▸ **WORK INSTRUCTIONS**:
**a)** Please translate this sentence from the discussion of Microsoft's security incentives and free speech into Spanish: "It's not clear from the article how Microsoft could do this without raising antitrust issues, though."
**b)** Carry on the discussion of Microsoft's security incentives and free speech, picking up right after its final sentence.

▸ **EXTRACT**:

_____

This change would balance Microsoft's incentives by making them more responsible for the security of their products. It would balance security companies' incentives because they would gain less from having an insecure infrastructure, and (hopefully) gain more from securing that infrastructure.
It's not clear from the article how Microsoft could do this without raising antitrust issues, though.
Haha, thanks. I don't really expect it to have much effect. I have a friend who's a radical libertarian, and it took me a whole summer to convince him that private citizens shouldn't own Stinger missiles, and that deathtraps are the same as murder. I didn't even try on free speech...
So? By blocking the door, I'm not physically interacting with you at all (unless you try to force your way past me, but suppose you don't). How directly do I have to interact with you to give me agency? Am I allowed to hire people to murder you? The line you're trying to draw doesn't make sense: any place you draw it is dogmatically arbitrary.... the bottom line is drawn by the fact that there is no constitutional basis for restricting speech whatsoever, and so any law that does so is, of course, unconstitutional.

_____

▸ **EXERCISE DATA**:
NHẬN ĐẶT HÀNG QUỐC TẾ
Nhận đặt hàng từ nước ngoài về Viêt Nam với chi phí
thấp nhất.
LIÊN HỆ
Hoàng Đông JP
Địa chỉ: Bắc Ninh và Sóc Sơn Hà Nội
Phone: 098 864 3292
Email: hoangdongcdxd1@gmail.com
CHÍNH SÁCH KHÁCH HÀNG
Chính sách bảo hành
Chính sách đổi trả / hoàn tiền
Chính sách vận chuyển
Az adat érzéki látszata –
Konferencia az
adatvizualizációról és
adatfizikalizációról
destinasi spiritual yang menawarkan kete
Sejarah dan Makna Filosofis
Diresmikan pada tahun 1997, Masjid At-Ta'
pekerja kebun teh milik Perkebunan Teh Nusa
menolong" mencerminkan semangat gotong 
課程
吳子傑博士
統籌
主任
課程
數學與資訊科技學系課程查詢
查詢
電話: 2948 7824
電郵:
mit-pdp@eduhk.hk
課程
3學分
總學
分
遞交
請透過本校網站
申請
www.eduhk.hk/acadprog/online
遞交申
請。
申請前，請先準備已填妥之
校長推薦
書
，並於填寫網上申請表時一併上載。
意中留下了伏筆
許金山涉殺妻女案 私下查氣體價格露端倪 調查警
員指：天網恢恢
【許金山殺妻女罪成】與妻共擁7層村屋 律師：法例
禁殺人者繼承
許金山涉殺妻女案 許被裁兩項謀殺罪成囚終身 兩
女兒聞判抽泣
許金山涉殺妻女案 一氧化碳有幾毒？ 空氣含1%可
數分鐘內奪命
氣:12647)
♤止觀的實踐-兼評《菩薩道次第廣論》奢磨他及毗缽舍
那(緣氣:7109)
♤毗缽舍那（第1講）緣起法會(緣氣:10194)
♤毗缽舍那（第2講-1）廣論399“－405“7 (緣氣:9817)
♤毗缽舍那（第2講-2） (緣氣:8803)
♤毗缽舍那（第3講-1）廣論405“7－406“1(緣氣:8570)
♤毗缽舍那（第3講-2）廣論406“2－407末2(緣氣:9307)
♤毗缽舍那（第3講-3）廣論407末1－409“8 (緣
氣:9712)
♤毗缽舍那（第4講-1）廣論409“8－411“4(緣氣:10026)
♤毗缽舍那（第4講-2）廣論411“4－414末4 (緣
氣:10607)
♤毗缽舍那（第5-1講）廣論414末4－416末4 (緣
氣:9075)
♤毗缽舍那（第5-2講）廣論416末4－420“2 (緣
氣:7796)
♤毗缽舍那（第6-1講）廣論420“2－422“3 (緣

_____

▸ **TASK ANSWERS**:
**a)** Sin embargo, el artículo no deja claro cómo podría Microsoft hacer esto sin plantear problemas antimonopolio.

**b)**
This is only true if you think that the Constitution isn't subject to interpretation. But the USA inherited the British common law on slander and libel (though it interprets them less favorably for the plaintiff). So even the Framers didn't intend this section to be taken as literally as you say.
I'll agree that the current government has overstepped its mandate, and I'll oppose to the degree that's practical, but don't tell me that fraud, slander and reckless endangerment should be legal.
This means every part of the government from the Supreme court at the top to the most menial, minor functionary at the bottom. Remember, the people who resisted the king were patriots. Not traitors.
They were traitors as well as patriots. That's sometimes the price you pay. Some of them were also thieves, adulterers, and spies. None of them were gods.
You seem to be very stubbornly clinging to a very strange worldview, so I'll try to be as clear as possible here.
Most humans are not omniscient. They do not have instant access to full information on the entire state of the world. As a result, they often have to trust information from sources other than their senses. Frequently, such sources are other humans. This is true even when life and death hinge on the information being correct. Some people, such as doctors, chemists, engineers, police officers and soldiers, give out such information on a daily basis. For others, it happens less frequently, but it can still happen to anyone ("fire!", for example).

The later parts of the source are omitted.